#### Action item:
Format the lines from the start of the items through the line containing "06 августа 2026 г.", inclusive, as a Markdown table with the columns Row and Line. Skip any blank lines.

Extracted information Block Start

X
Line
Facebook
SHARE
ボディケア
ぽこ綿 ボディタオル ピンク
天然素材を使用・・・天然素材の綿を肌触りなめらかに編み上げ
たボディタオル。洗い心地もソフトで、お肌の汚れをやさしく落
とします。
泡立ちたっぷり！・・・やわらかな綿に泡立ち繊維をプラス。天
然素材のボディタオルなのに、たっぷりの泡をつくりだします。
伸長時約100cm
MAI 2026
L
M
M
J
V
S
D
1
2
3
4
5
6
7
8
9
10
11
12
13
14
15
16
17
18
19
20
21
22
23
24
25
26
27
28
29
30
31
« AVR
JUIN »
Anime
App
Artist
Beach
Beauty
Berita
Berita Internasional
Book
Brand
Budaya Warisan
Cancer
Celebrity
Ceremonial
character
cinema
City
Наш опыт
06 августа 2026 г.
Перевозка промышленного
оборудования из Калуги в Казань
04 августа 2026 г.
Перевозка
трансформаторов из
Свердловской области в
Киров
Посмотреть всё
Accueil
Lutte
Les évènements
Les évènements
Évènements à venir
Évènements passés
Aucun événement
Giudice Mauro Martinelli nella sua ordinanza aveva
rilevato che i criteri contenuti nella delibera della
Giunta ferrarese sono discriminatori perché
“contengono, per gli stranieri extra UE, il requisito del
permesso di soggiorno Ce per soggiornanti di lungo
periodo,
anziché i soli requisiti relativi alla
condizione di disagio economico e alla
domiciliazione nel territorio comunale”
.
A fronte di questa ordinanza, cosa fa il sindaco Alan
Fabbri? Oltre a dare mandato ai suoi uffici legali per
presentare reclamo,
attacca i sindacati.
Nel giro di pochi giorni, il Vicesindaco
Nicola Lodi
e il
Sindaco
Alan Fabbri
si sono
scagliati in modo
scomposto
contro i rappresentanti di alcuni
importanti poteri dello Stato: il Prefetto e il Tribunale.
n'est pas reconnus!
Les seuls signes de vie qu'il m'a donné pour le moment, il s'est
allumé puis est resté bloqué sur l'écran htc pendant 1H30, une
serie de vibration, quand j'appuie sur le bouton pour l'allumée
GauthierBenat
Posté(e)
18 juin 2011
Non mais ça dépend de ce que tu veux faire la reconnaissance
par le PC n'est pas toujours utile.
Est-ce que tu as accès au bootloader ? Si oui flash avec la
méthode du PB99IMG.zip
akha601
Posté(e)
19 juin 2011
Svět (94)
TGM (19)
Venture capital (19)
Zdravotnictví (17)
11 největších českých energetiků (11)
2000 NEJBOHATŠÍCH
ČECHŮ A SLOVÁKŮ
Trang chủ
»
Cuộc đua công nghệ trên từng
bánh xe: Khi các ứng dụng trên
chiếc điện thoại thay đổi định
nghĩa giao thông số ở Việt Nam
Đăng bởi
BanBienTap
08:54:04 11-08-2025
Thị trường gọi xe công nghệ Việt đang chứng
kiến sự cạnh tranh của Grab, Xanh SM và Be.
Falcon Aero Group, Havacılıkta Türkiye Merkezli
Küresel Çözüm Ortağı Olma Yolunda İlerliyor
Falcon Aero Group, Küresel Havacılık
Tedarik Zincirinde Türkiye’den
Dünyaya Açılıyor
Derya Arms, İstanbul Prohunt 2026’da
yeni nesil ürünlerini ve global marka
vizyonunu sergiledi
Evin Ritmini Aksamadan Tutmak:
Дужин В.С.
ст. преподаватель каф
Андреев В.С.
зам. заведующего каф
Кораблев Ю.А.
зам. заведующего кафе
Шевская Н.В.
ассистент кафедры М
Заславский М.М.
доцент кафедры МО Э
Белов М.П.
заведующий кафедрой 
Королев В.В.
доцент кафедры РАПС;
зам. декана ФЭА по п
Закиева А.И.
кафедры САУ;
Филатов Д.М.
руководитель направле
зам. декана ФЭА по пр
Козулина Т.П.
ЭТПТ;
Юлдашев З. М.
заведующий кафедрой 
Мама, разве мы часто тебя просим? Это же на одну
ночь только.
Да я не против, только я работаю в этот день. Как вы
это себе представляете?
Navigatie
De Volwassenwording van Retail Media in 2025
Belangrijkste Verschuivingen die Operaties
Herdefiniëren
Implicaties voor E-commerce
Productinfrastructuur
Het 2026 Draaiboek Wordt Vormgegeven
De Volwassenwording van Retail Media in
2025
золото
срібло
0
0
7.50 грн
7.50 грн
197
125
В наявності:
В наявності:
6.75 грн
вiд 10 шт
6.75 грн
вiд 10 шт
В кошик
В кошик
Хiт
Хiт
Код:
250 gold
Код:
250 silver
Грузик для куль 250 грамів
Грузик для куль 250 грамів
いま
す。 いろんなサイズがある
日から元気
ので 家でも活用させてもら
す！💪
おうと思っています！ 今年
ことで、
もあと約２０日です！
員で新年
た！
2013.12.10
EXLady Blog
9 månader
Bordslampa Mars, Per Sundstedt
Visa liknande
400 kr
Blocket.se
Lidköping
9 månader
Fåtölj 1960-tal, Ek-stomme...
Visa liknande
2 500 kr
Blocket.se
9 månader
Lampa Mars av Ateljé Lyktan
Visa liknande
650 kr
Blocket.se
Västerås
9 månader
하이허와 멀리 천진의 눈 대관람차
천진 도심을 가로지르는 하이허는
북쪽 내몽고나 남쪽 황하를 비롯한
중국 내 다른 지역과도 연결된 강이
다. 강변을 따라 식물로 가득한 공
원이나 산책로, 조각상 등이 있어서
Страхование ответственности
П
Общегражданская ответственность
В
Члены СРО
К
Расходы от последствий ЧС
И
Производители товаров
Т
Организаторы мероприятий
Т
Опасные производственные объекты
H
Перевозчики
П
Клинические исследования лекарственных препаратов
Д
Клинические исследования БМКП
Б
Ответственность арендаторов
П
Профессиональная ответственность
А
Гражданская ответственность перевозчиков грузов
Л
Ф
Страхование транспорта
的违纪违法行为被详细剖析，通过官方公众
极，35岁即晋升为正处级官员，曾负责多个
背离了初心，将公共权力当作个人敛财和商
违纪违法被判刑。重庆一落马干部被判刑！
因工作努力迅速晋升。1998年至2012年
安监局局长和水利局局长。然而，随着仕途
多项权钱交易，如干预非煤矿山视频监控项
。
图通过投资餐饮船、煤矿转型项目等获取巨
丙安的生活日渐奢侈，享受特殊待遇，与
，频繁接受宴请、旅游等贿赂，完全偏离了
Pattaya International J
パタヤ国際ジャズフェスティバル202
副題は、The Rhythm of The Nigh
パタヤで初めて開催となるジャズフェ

Extracted information Block End

#### Written solution:
| Row | Line |
|---|---|
| 1 | X |
| 2 | Line |
| 3 | Facebook |
| 4 | SHARE |
| 5 | ボディケア |
| 6 | ぽこ綿 ボディタオル ピンク |
| 7 | 天然素材を使用・・・天然素材の綿を肌触りなめらかに編み上げ |
| 8 | たボディタオル。洗い心地もソフトで、お肌の汚れをやさしく落 |
| 9 | とします。 |
| 10 | 泡立ちたっぷり！・・・やわらかな綿に泡立ち繊維をプラス。天 |
| 11 | 然素材のボディタオルなのに、たっぷりの泡をつくりだします。 |
| 12 | 伸長時約100cm |
| 13 | MAI 2026 |
| 14 | L |
| 15 | M |
| 16 | M |
| 17 | J |
| 18 | V |
| 19 | S |
| 20 | D |
| 21 | 1 |
| 22 | 2 |
| 23 | 3 |
| 24 | 4 |
| 25 | 5 |
| 26 | 6 |
| 27 | 7 |
| 28 | 8 |
| 29 | 9 |
| 30 | 10 |
| 31 | 11 |
| 32 | 12 |
| 33 | 13 |
| 34 | 14 |
| 35 | 15 |
| 36 | 16 |
| 37 | 17 |
| 38 | 18 |
| 39 | 19 |
| 40 | 20 |
| 41 | 21 |
| 42 | 22 |
| 43 | 23 |
| 44 | 24 |
| 45 | 25 |
| 46 | 26 |
| 47 | 27 |
| 48 | 28 |
| 49 | 29 |
| 50 | 30 |
| 51 | 31 |
| 52 | « AVR |
| 53 | JUIN » |
| 54 | Anime |
| 55 | App |
| 56 | Artist |
| 57 | Beach |
| 58 | Beauty |
| 59 | Berita |
| 60 | Berita Internasional |
| 61 | Book |
| 62 | Brand |
| 63 | Budaya Warisan |
| 64 | Cancer |
| 65 | Celebrity |
| 66 | Ceremonial |
| 67 | character |
| 68 | cinema |
| 69 | City |
| 70 | Наш опыт |
| 71 | 06 августа 2026 г. |